A standard three bedroom home with one bathroom and a moderate backyard in the GTA will cost at least half a million dollars. That same house in Calgary, Florida, Germany, or Scotland would cost you roughly $200,000. Point being, house prices in the GTA and Mississauga are exorbitant and it’s leading to a market crash in the not-too-distant future.

In the meantime however, it means that is has become all-but impossible for young couples to buy a home. Now, you’ll often hear that that’s a result of young people just not working hard enough, or that they don’t know how to save money, and so on. In reality, millennial’s are working more and earning less.

Today’s youth are told they absolutely have to go to college. It’s really not even an option anymore; in today’s world, a college degree is the equivalent of a high-school diploma twenty years ago. That means the average person isn’t really getting a chance to start working until they’re 21 or older, but now they’re starting out life some $50,000 in debt. And, best of all, they graduate expecting to find a job in their specialised field but it turns out there are no real jobs, and definitely none for new graduates; every employer wants experienced employees, with no time for training. Not to mention, those expensive colleges don’t do a very good job of training you for the real world, with no emphasis on interview skills, résumé building, or networking.
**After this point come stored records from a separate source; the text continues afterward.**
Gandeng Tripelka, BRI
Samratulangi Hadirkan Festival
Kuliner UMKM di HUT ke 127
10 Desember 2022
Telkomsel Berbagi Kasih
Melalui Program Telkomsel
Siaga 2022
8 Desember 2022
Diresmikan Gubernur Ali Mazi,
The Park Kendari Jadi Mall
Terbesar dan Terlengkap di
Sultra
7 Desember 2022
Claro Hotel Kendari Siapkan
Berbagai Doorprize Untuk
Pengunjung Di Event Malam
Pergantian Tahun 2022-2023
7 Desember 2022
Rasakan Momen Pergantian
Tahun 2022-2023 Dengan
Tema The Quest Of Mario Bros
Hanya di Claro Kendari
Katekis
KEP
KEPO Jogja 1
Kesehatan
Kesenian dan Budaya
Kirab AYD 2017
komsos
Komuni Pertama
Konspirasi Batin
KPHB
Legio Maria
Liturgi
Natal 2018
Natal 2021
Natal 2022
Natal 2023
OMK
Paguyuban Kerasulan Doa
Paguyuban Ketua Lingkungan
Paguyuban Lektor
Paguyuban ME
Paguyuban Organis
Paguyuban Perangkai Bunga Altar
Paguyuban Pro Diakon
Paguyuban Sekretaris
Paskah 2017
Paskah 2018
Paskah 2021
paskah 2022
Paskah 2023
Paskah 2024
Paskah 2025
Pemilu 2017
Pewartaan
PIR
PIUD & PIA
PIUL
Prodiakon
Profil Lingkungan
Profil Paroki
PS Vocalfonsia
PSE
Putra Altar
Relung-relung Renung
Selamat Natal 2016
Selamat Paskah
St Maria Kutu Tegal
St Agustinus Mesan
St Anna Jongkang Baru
So the majority of college graduates are forced to get jobs outside of their specialised education; jobs that pay minimum wage or just above. And if you don’t come from a wealthy family where you parents just hand you a credit card or give you a car when you’re sixteen, then you’re going to have a really hard time getting out of that rut.

You’re going to be paying hundreds a month on public transport, living in an expensive city, paying huge rent for a bottom-rung apartment, and the bank is going to charge you fees if you have to dip into your overdraft to buy food that month. So now you’re a hundred dollars or more into the overdraft, and your next pay-cheque will earn a little less because of that, meaning you have to dip back into the overdraft to survive, and thus the cycle repeats until you’re deep in the hole. The system is built to keep you in debt and struggling to make ends meet, you’re not encouraged to prosper.
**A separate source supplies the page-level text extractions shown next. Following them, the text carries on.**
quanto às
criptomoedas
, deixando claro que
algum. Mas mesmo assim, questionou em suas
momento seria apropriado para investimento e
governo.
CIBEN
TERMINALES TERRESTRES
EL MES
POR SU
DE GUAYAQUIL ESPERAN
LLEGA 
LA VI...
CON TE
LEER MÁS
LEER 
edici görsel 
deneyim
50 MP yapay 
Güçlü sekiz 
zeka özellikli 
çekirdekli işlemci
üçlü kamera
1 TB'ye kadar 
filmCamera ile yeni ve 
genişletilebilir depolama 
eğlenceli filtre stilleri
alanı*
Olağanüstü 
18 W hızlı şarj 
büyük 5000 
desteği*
As such, it’s likely credit scores aren’t in good condition and that’s the least of the person’s concern if they’re struggling to put food on the table. However that, and an obvious inability to save due to low income and high prices, means owning a home is nigh on impossible. Ironically, the people saying millennial’s are destroying everything, lazy, and poor, are the same people who are paying them tuppence and expecting 50+ hour work weeks.
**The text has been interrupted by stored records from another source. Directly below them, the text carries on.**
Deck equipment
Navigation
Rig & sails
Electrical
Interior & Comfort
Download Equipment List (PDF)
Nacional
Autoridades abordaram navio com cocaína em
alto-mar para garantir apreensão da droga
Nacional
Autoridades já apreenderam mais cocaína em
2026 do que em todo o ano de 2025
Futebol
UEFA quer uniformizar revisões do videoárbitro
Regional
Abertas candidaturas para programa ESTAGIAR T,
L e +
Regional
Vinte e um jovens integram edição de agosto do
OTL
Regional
And that’s why it’s nearly impossible for young people to buy a home; the cost of homes is sky-rocketing, while their income is certainly not. Buying a home in the GTA is extremely unlikely for anyone who doesn’t come from a wealthy family, and that means they’re either going to rent their entire lives or leave the area. Neither is good for the economy and something has to change.

The Trudeau Government is aiming to make it easier for young people to own homes by increasing the maximum amortization period to 30 years for first-time buyers, by maximising the amount of RRSP funds first-time buyers can attain through the Home Buyers’ Plan from $25,000 to $35,000, or $70,000 for couples buying together. It also plans to help offset mortgage costs with the new First Time Home Buyers’ Incentive. So there is a small light on the horizon for those who want a home but simply can’t afford it.

So next time you wonder why it is that young people aren’t homeowners by the time they’re 20, maybe take some of this into account. Understand that they’ve been handed nothing in life, have no savings or family to fall back on, and work their butts off just to survive. It’s a hard life out there for millennial and maybe cut them a little slack.